Objectives: To evaluate the added value of isolated core postural control training on knee pain and function in women with patellofemoral pain syndrome (PFPS).

Design: Randomized controlled trial.

Setting: Rehabilitation sciences research center.

Participants: Women (N=33) between 18 and 30 years of age with PFPS were randomly assigned to a control group (n=16) or the experimental group (n=17).

Interventions: Participants in both groups received the same stretching and strengthening exercises during 4 weeks (12 sessions 3 days per week). The experimental group also received isolated core postural training with an unstable seat apparatus.

Main outcome measures: Center of pressure (CoP) trajectories in sitting postural control, pain intensity, and function were recorded before and after the 4-week intervention period. Functional capacity and pain intensity were reassessed 3 months after the intervention.
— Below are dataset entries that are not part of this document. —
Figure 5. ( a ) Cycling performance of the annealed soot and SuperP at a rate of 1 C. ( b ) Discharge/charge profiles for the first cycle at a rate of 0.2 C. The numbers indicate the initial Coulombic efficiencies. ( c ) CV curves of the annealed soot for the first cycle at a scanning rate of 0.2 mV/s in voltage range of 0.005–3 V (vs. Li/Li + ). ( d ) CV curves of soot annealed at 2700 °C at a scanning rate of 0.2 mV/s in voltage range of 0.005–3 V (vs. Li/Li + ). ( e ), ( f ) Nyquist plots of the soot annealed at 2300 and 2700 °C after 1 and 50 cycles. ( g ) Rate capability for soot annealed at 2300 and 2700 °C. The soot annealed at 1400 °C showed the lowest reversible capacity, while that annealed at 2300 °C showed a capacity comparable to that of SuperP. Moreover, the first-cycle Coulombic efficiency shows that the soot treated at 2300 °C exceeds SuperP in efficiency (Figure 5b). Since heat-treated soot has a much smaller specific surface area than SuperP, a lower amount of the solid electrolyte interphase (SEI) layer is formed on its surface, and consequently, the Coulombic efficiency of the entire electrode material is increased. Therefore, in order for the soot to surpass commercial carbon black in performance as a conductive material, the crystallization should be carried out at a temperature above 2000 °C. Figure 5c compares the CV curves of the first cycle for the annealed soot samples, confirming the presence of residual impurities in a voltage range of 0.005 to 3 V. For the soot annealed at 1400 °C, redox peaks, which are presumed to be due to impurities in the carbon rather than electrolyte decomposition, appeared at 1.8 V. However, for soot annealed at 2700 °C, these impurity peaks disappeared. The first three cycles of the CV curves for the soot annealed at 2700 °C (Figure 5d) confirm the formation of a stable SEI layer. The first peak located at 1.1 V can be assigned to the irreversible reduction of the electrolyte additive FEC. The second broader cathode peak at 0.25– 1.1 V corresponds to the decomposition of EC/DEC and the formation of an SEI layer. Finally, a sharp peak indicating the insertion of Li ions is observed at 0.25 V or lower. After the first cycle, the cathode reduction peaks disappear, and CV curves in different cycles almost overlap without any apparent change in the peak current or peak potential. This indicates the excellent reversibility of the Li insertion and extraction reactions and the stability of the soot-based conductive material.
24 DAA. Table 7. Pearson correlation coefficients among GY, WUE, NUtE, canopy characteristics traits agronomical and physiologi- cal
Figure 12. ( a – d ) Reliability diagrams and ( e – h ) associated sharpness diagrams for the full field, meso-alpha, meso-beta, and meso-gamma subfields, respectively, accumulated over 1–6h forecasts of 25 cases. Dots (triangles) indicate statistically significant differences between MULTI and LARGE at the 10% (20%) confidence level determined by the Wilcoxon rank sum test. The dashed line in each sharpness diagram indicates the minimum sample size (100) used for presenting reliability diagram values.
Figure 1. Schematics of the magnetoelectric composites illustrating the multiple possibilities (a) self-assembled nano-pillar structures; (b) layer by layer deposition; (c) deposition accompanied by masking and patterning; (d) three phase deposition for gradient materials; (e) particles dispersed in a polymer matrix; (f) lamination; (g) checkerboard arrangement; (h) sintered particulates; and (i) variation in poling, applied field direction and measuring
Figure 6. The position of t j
Results: After treatment, both groups had significant improvements in pain, function (P<.001), and CoP trajectories in sitting postural control (control group P<.05, experimental group P<.001). Between-group comparisons demonstrated greater improvements in pain, function, and CoP trajectories in the experimental group (P<.001). This group also had significantly greater improvements in pain and Kujala Anterior Knee Pain Scale score at 3-month follow-up compared to the control group (P<.001).

Conclusions: Adding isolated core postural control training to physiotherapy exercises was associated with significantly greater improvements in pain, function, and CoP trajectories than physiotherapy exercises alone. Therefore, unstable sitting postural control training is potentially useful to enhance rehabilitation management in patients with PFPS.